И все же, спускаясь по приставной лестнице, он старательно кряхтел. Дарья молча ставила на стол бутылку молока, кружку и уходила на кухню чистить картошку. Сколько старик помнил, на ужин у них всегда была картошка — иногда вареная, со сметаной, иногда жареная со шкварками, реже — запеченная с сыром. Вообще-то он очень любил картошку с грибами, но при Дарье о грибах лучше было не заикаться.
Он пил молоко, принюхиваясь к плывущим из кухни запахам. В соседней комнате (Дарья называла ее «зало») вызывающе громко тикали ходики. Старик думал о том, что это самый неприятный звук в мире, и еще о том, что все старики так думают. Старики делают вид, что живут прошлым, а на самом деле их мысли постоянно прикованы к будущему. Но ведь в будущем для них нет ничего, кроме смерти, более или менее близкой. Поганая вещь — старость; нечего хотеть, ничто не радует, простата не подвела — счастье, удачный поход в сортир может поднять настроение на весь день. Порой старик вспоминал своего деда, Николая Николаевича, — совершенно бесплотный уже, с опушенной белым, одуванчиковым пухом головой, дед целыми днями сидел на завалинке, подставив иконописное лицо солнцу. «А что это дедушка все сидит и сидит? — спрашивал маленький Вася у матери, и мать отвечала, мельком взглянув на свекра: — Отдыхает дедушка, не мешай ему, Васенька».
Отдыхает, удивлялся несмышленый Вася, от чего же он устал? Он ведь ничего не делает.
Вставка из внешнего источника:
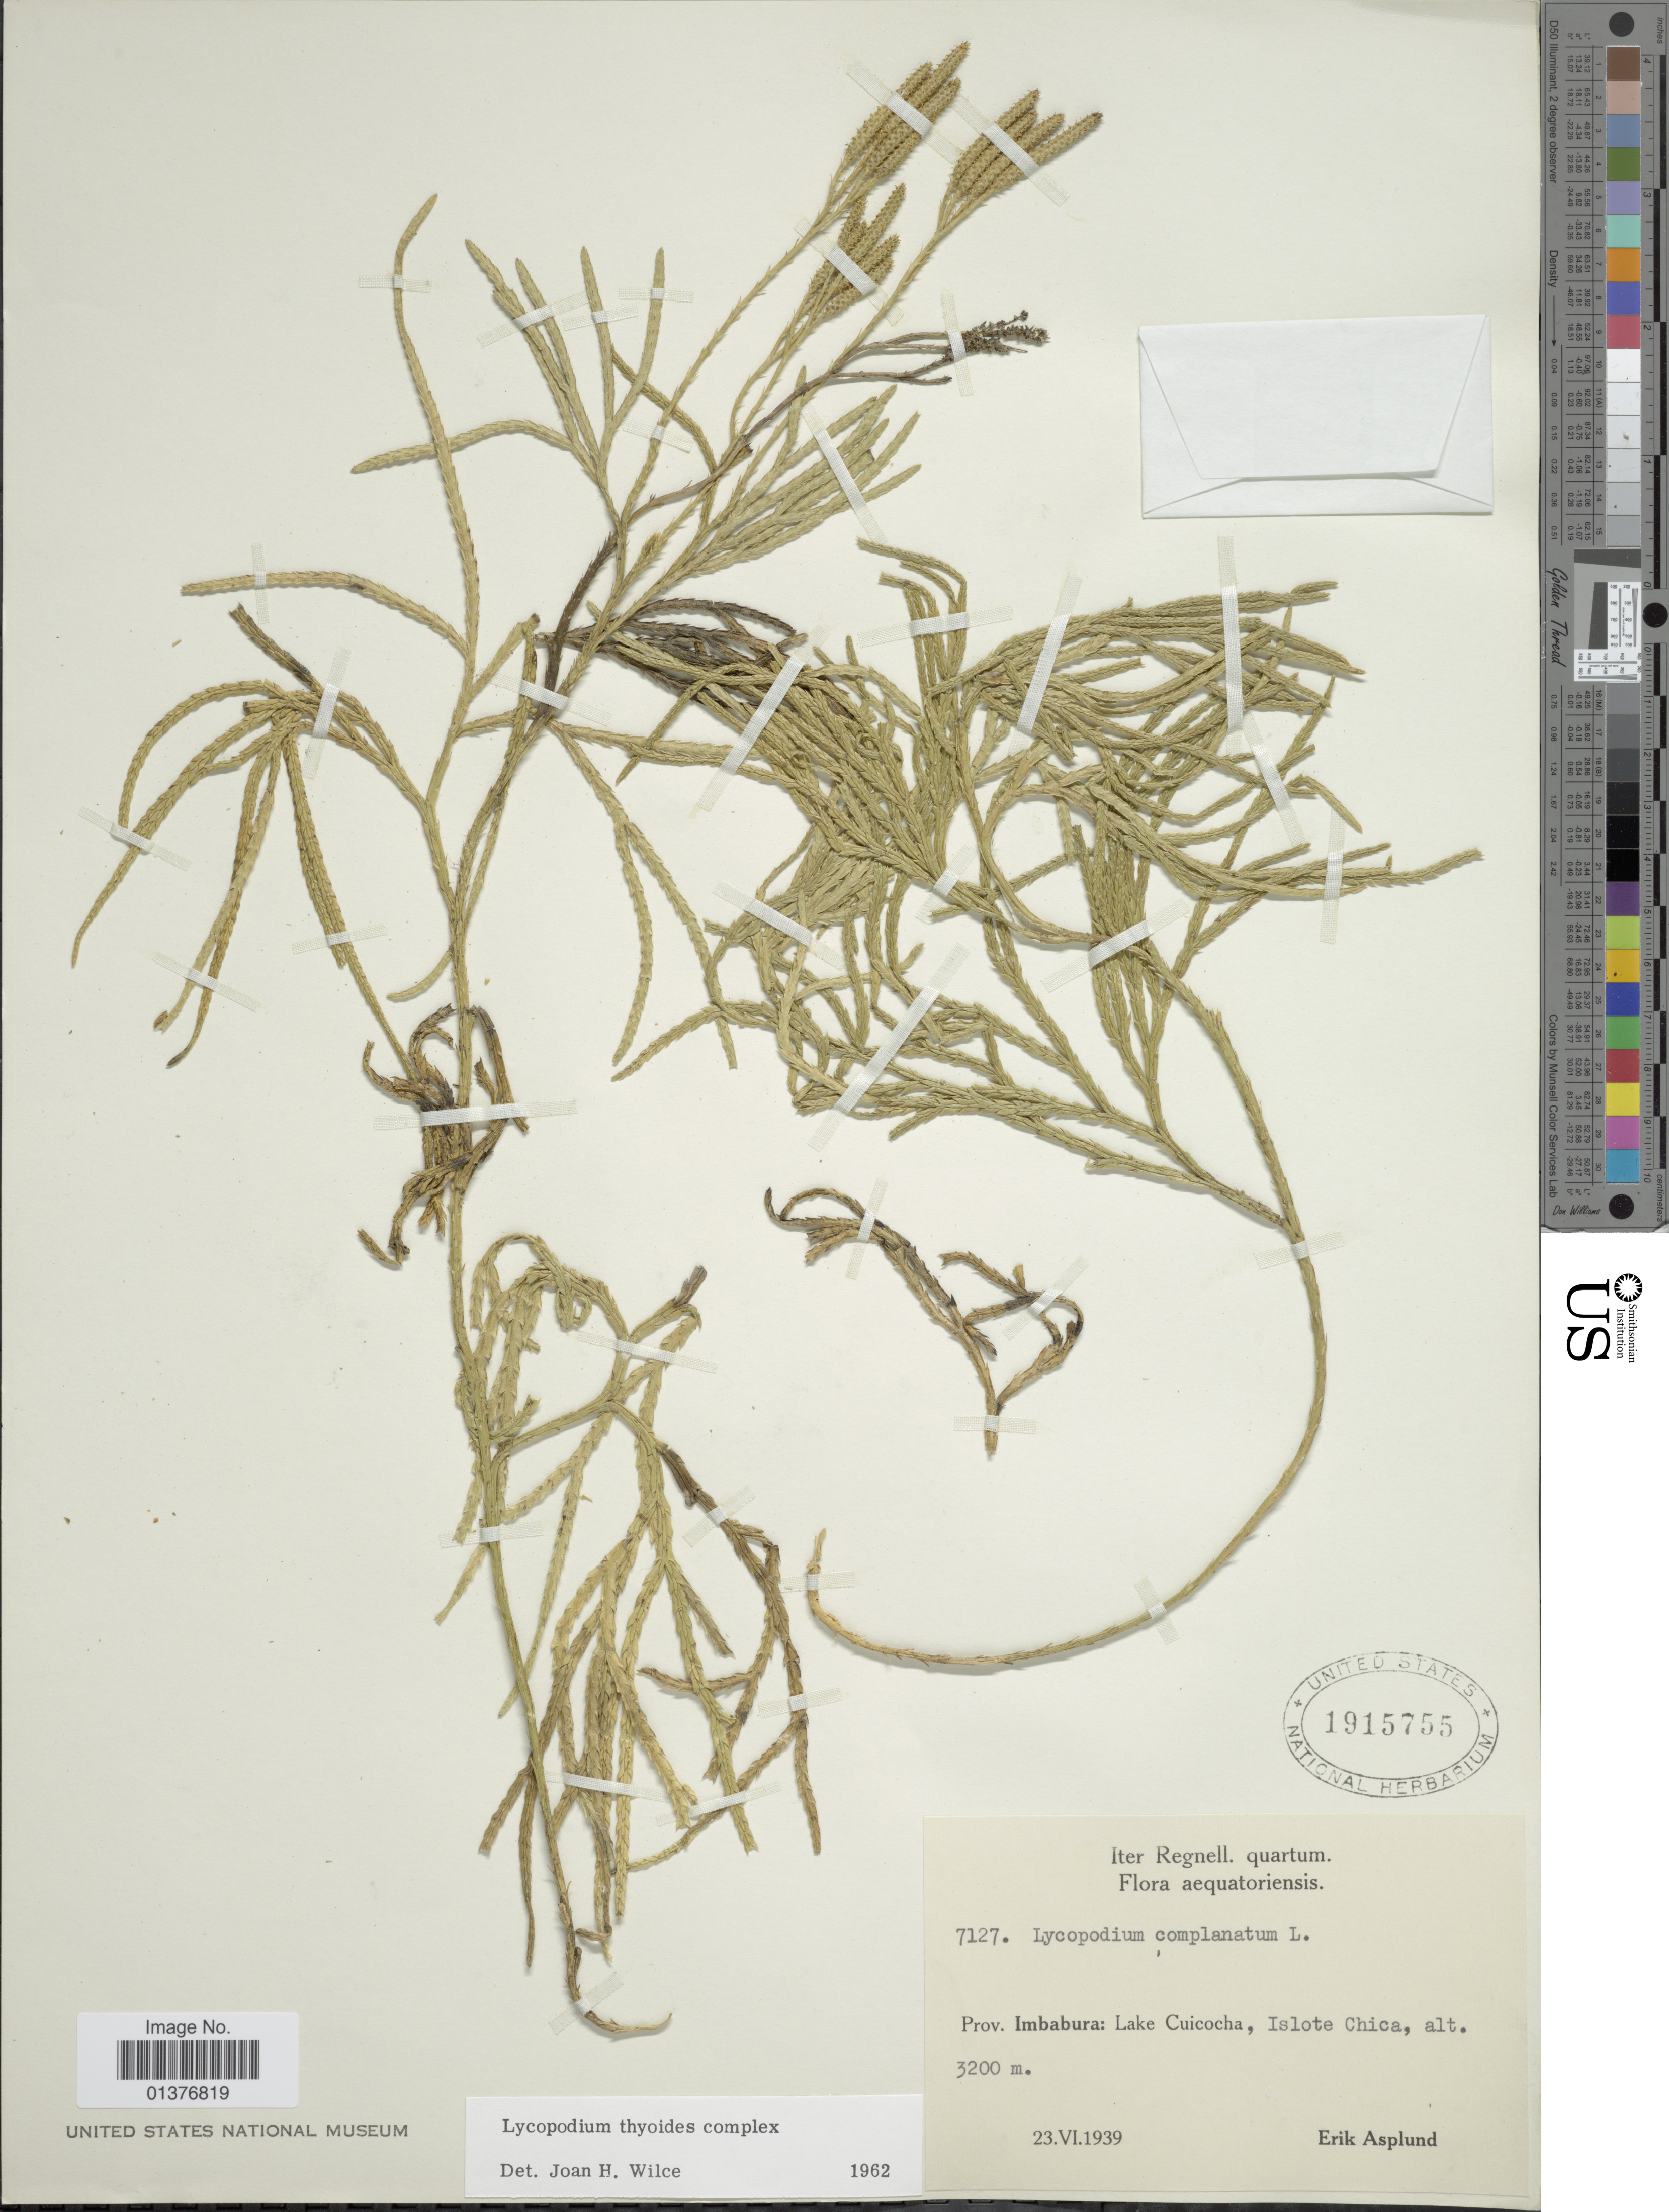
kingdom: Plantae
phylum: Tracheophyta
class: Lycopodiopsida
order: Lycopodiales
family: Lycopodiaceae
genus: Diphasiastrum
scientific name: Diphasiastrum thyoides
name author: (Humb. & Bonpl. ex Willd.) Holub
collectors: E. Asplund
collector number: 7127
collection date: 1939-06-23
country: Ecuador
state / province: Imbabura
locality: Lake Cuicocha, Islote Chica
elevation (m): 3200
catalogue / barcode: US 1915755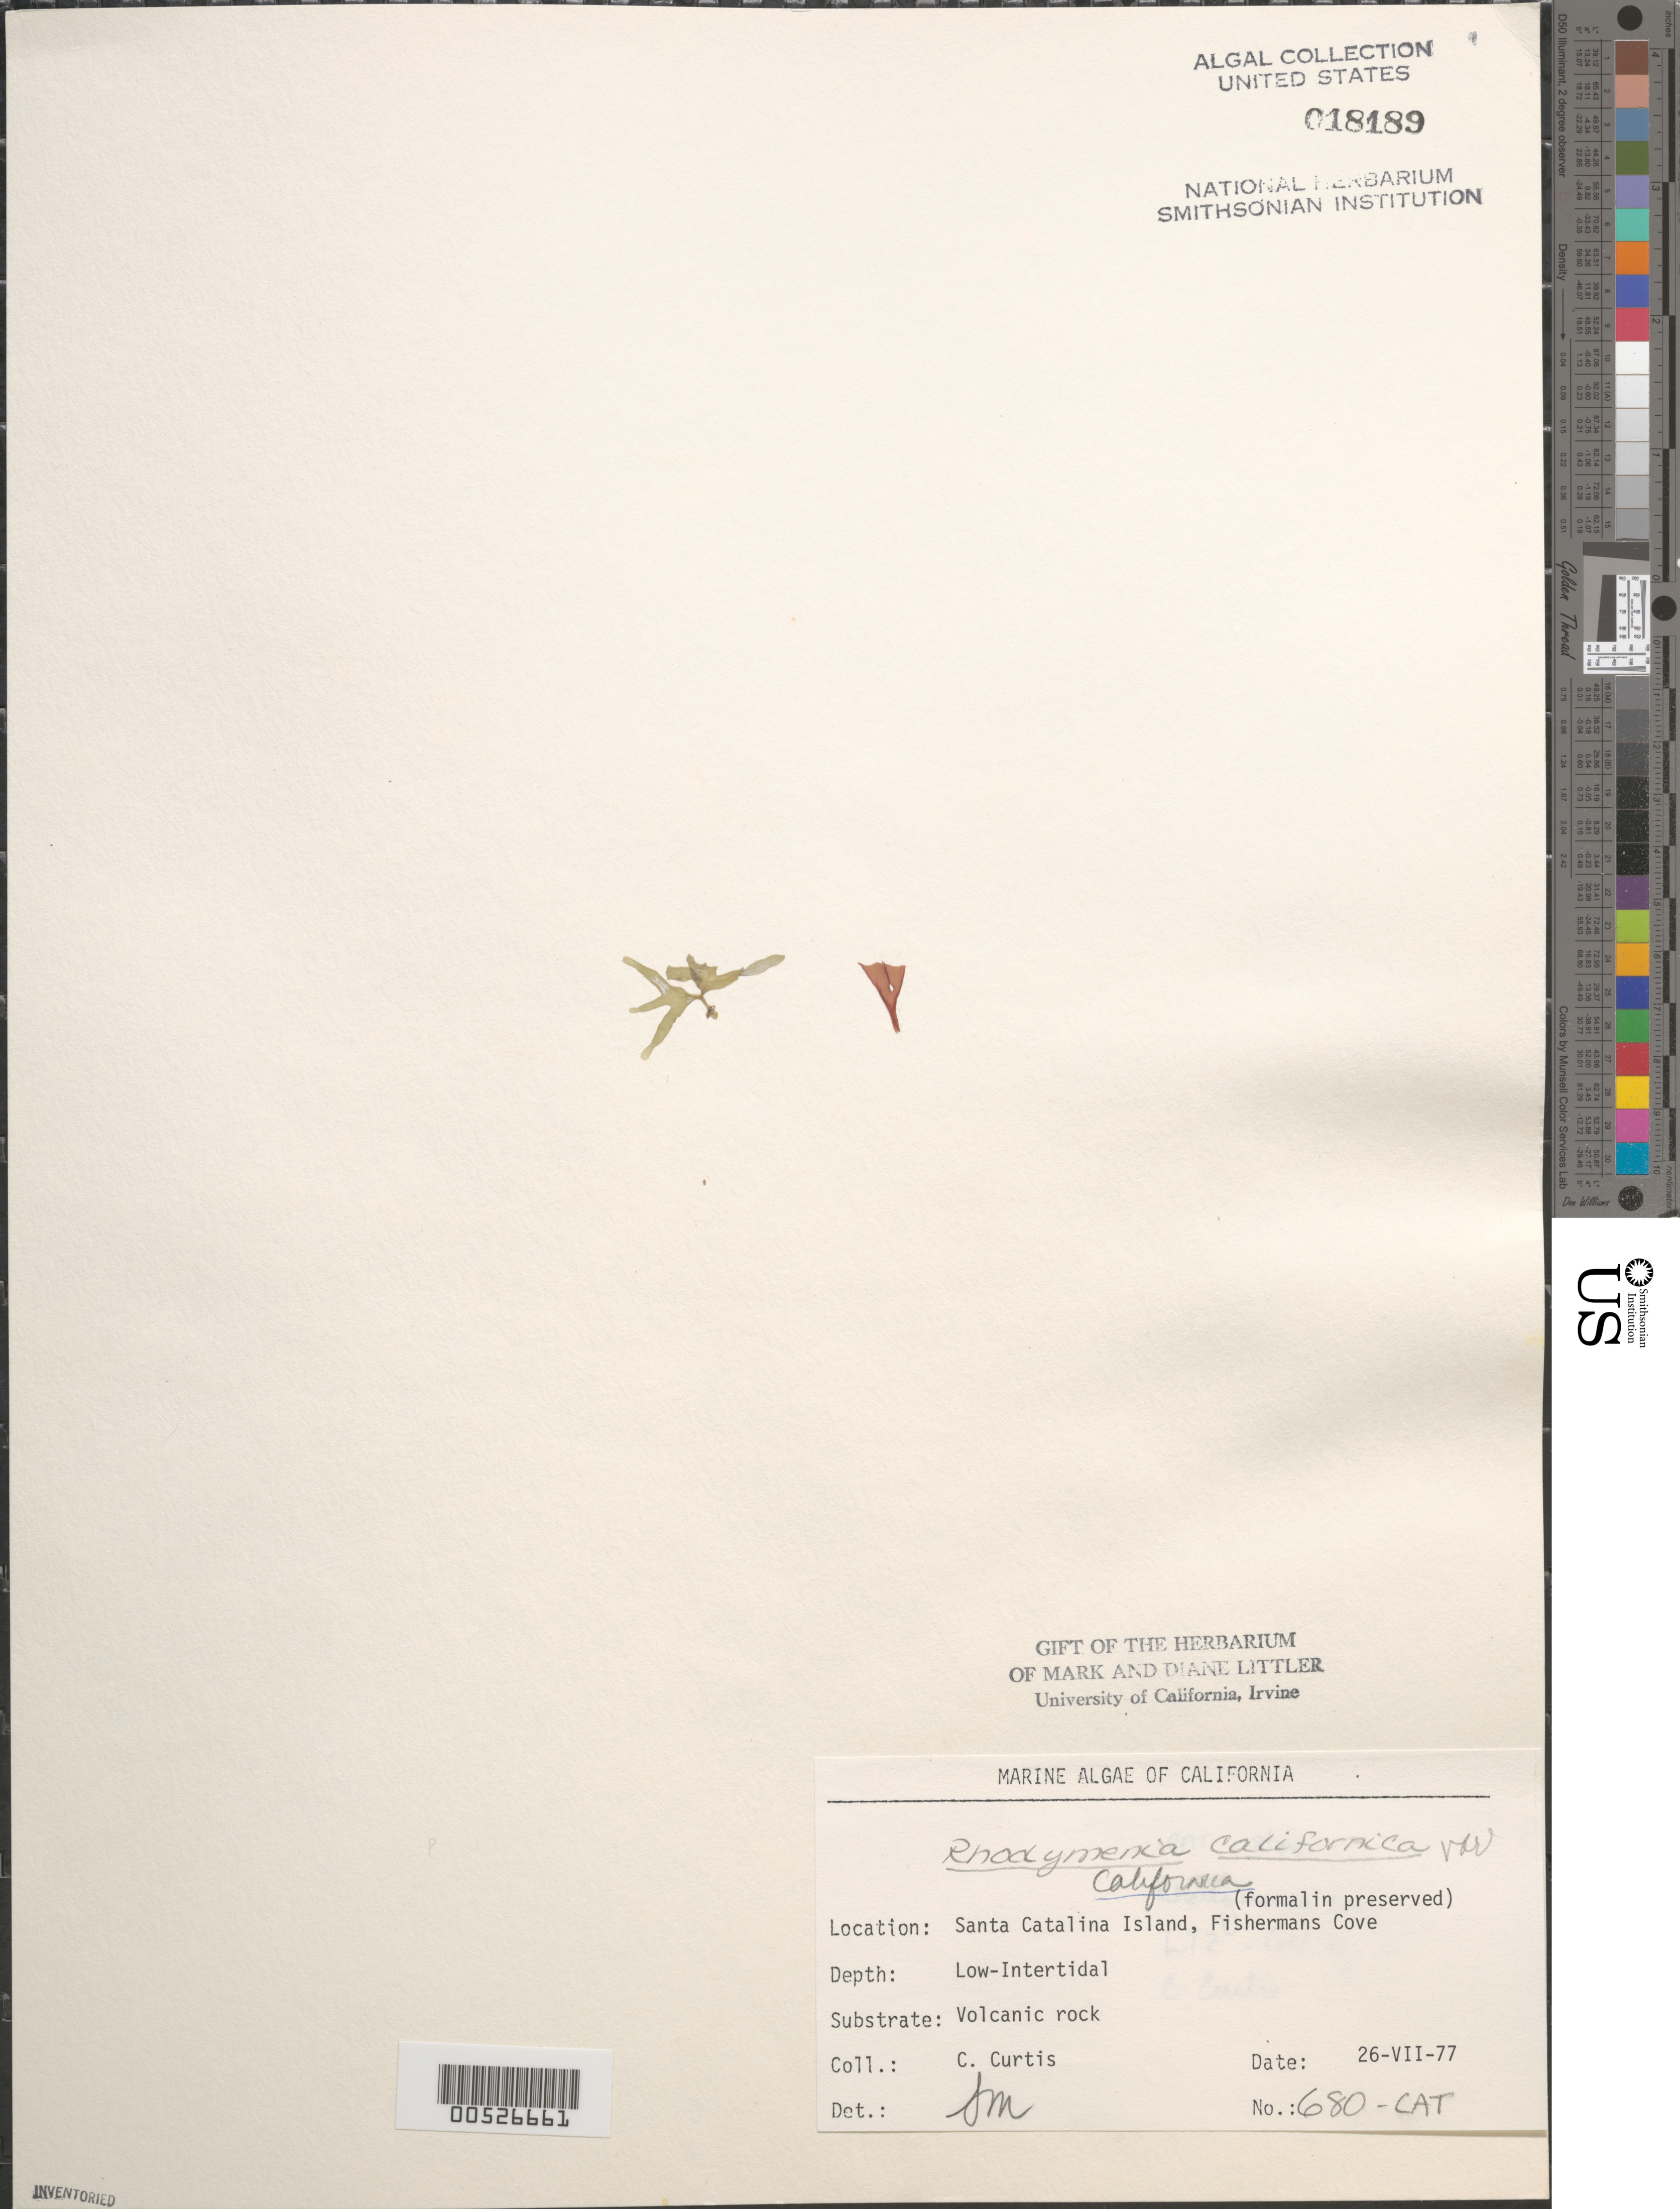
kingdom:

Прошло шестьдесят пять лет, и Вася, сам ставший стариком, понял: устают от жизни. Чем она длиннее, тем больше усталости накапливается в мышцах, нервах, в уголках глаз и кончиках пальцев. И если в молодости ты можешь, вымотавшись, как черт, лечь и проспать сутки, а потом вскочить бодрым и полным сил, то старые люди такой возможности лишены. Поэтому и придумывают себе занятия, позволяющие балансировать на тонкой грани между явью и забытьем. Николай Николаевич грелся себе на солнышке, ну а внук его Васенька, Василий Архипович, сидит у окна и разглядывает в морской бинокль руины фармацевтического завода. И не то чтобы он надеялся увидеть там что-то интересное — свалка она свалка и есть — просто с чердака смотреть больше не на что.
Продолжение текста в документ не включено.